The Brittany-born chef, 49, is as famous for his celebrity clients (Lady Gaga, David and Victoria Beckham, Elton John and David Furnish, the UK’s Queen Mother, whose cake had two corgis wearing tiaras) as he is for his luscious desserts — which won him his own TV show, Glamour Puds. Little wonder that the ex-Navy sailor is always a crowd puller at Taste of Dubai, where he returns this year — and will be cooking up a storm next weekend (March 8-10).

We grabbed the opportunity to roll some questions his way.

Tell us a funny baking story.

When I was seven, my older sister convinced me I should try to bake some chocolate eclairs when my mum was at work. Being super enthusiastic about baking I went ahead using one of my mum’s cookery books, as I started I realised I was missing ingredients, had no piping bags or other utensils. It was basically a huge disaster all round, my eclairs looked more like chocolate crepes by the time my mum came back, the kitchen was a bomb site and my sister was nowhere to be seen.

That’s brilliant. So how about a baking secret that will put novices at ease?

People always assume experienced chefs have mastered the art of baking and disasters never happen — they are wrong. Every week we will have something that won’t work for one reason or the other — sometimes it’s our fault, we forget an ingredient, overbake, underbake or just rush the process and suddenly everything has to be thrown away. Most of the time we don’t even know why it went wrong and that’s certainly frustrating. So if things go wrong do not despair, try again and try to correct the mistake if it was obvious. Don’t be too ambitious when starting out — begin with simple basic recipes and as you become more confident gently raise the bar. And remember to learn all your classic recipes, as they will become the foundation of your baking success.

So what are you doing at Taste of Dubai this year?

I will be at the Crate & Barrel Chef’s Theatre, demonstrating a soft hazelnut meringue filled with hazelnut praline cream and glaze. I will also be in the Al Ain Farms and Kibson cooking challenge area and I will be cooking a sweet French souffle omelette with lemon curd. Both recipes are full of great techniques and as ever I will be sharing all my tips of the trade to help our participants and visitors at the festival.

OK. What are some of the more unusual flavours you’re playing with at the moment?

## SHORT PROBLEM 1
What dish does the chef in the interview say he will demonstrate at the Crate & Barrel Chef's Theatre?

Dataset items:
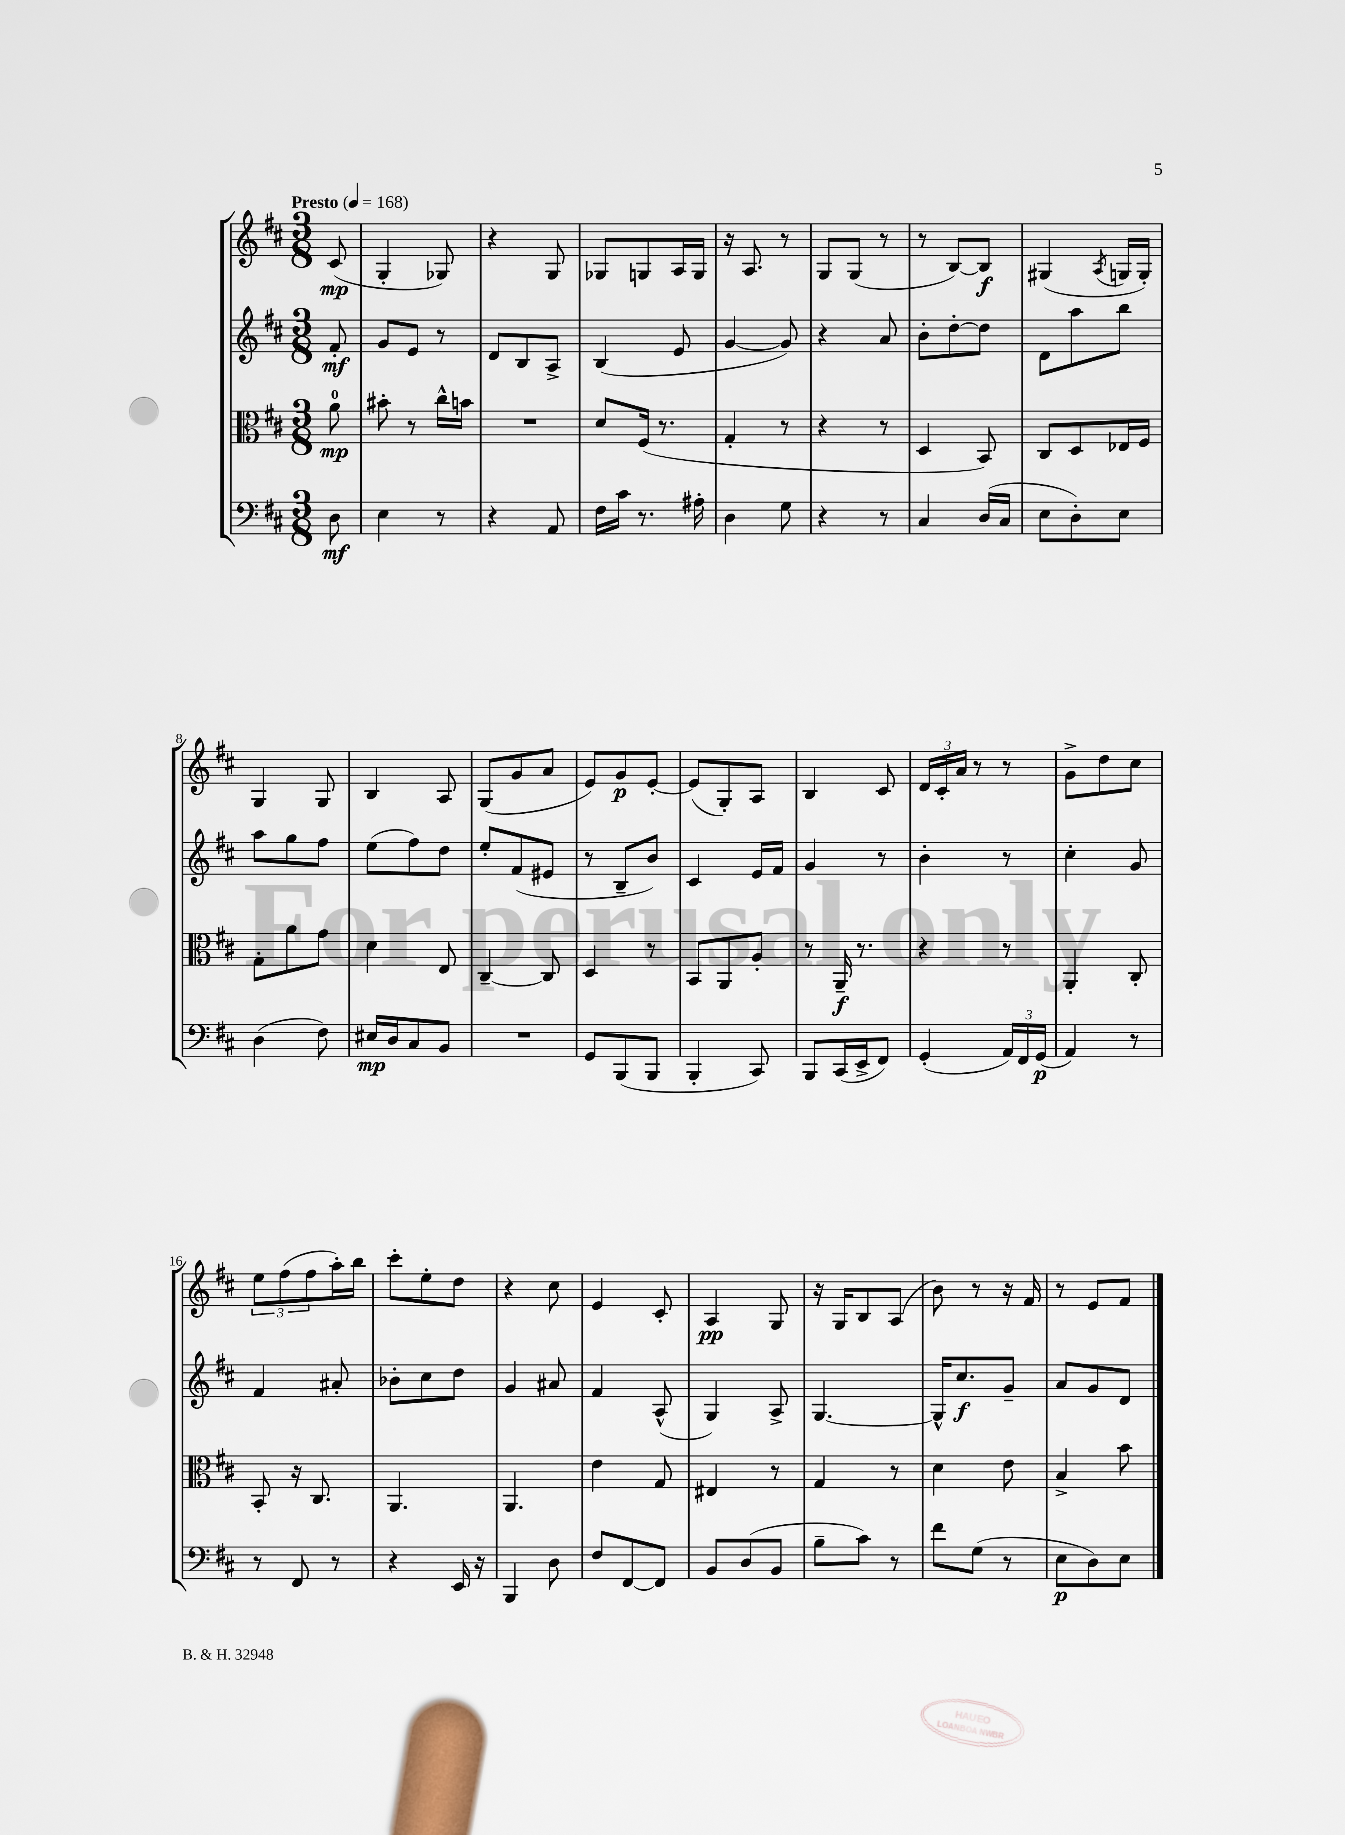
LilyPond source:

<<
\new StaffGroup <<
\new Staff = "s0" {
    \clef treble \key d \major \numericTimeSignature \time 3/8 \partial 8 \tempo "Presto" 4 = 168
    cis'8\mp( |
    g4-. ges8) |
    r4 g8 |
    ges8 g8 a16 g16 |
    r16 a8. r8 |
    g8 g8( r8 |
    r8 b8~) b8\f |
    gis4( \acciaccatura { a8 } g16 g16-.) |
    g4 g8 |
    b4 a8 |
    g8( g'8 a'8 |
    e'8) g'8\p e'8~-. |
    e'8( g8-.) a8 |
    b4 cis'8 |
    \tuplet 3/2 { d'16 cis'16-. a'16 } r8 r8 |
    g'8-> d''8 cis''8 |
    \tuplet 3/2 { e''8 fis''8( fis''8 } a''16-.) b''16 |
    cis'''8-. e''8-. d''8 |
    r4 cis''8 |
    e'4 cis'8-. |
    a4\pp g8 |
    r16 g16 b8 a8( |
    b'8) r8 r16 fis'16 |
    r8 e'8 fis'8 \bar "|." |
}
\new Staff = "s1" {
    \clef treble \key d \major \numericTimeSignature \time 3/8 \partial 8
    fis'8-.\mf |
    g'8 e'8 r8 |
    d'8 b8 a8-> |
    b4( e'8 |
    g'4~ g'8) |
    r4 a'8 |
    b'8-. d''8~-. d''8 |
    d'8 a''8 b''8 |
    a''8 g''8 fis''8 |
    e''8( fis''8) d''8 |
    e''8-. fis'8( eis'8 |
    r8 b8-- b'8) |
    cis'4 e'16 fis'16 |
    g'4 r8 |
    b'4-. r8 |
    cis''4-. g'8 |
    fis'4 ais'8-. |
    bes'8-. cis''8 d''8 |
    g'4 ais'8 |
    fis'4 a8-^( |
    g4) a8-> |
    g4.~ |
    g16-^ cis''8.\f g'8-- |
    a'8 g'8 d'8 \bar "|." |
}
\new Staff = "s2" {
    \clef alto \key d \major \numericTimeSignature \time 3/8 \partial 8
    a'8-0\mp |
    bis'8-. r8 cis''16-^ b'16 |
    R4. |
    d'8 fis16( r8. |
    g4-. r8 |
    r4 r8 |
    d4 b,8) |
    cis8 d8 ees16 fis16 |
    g8-. a'8 g'8 |
    d'4 e8 |
    cis4~-- cis8 |
    d4 r8 |
    b,8 a,8 a8-. |
    r8 a,16--\f r8. |
    r4 r8 |
    a,4-. cis8-. |
    b,8-. r16 cis8. |
    a,4. |
    a,4. |
    e'4 g8 |
    eis4 r8 |
    g4 r8 |
    d'4 e'8 |
    b4-> b'8 \bar "|." |
}
\new Staff = "s3" {
    \clef bass \key d \major \numericTimeSignature \time 3/8 \partial 8
    d8\mf |
    e4 r8 |
    r4 a,8 |
    fis16 cis'16 r8. ais16-. |
    d4 g8 |
    r4 r8 |
    cis4 d16( cis16 |
    e8 d8-.) e8 |
    d4( fis8) |
    eis16\mp d16 cis8 b,8 |
    R4. |
    g,8 b,,8( b,,8 |
    b,,4-. cis,8) |
    b,,8 cis,16( e,16-> fis,8) |
    g,4-.( \tuplet 3/2 { a,16) fis,16 g,16\p( } |
    a,4) r8 |
    r8 fis,8 r8 |
    r4 e,16 r16 |
    b,,4 d8 |
    fis8 fis,8~ fis,8 |
    b,8 d8( b,8 |
    b8-- cis'8) r8 |
    fis'8 g8( r8 |
    e8\p d8) e8 \bar "|." |
}
>>
>>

## SHORT PROBLEM 2
Please count the lines of the records that contain the string "time", treating case as significant, and give only the number.

## WRITTEN RESPONSE 1
A soft hazelnut meringue filled with hazelnut praline cream and glaze.

## WRITTEN RESPONSE 2
4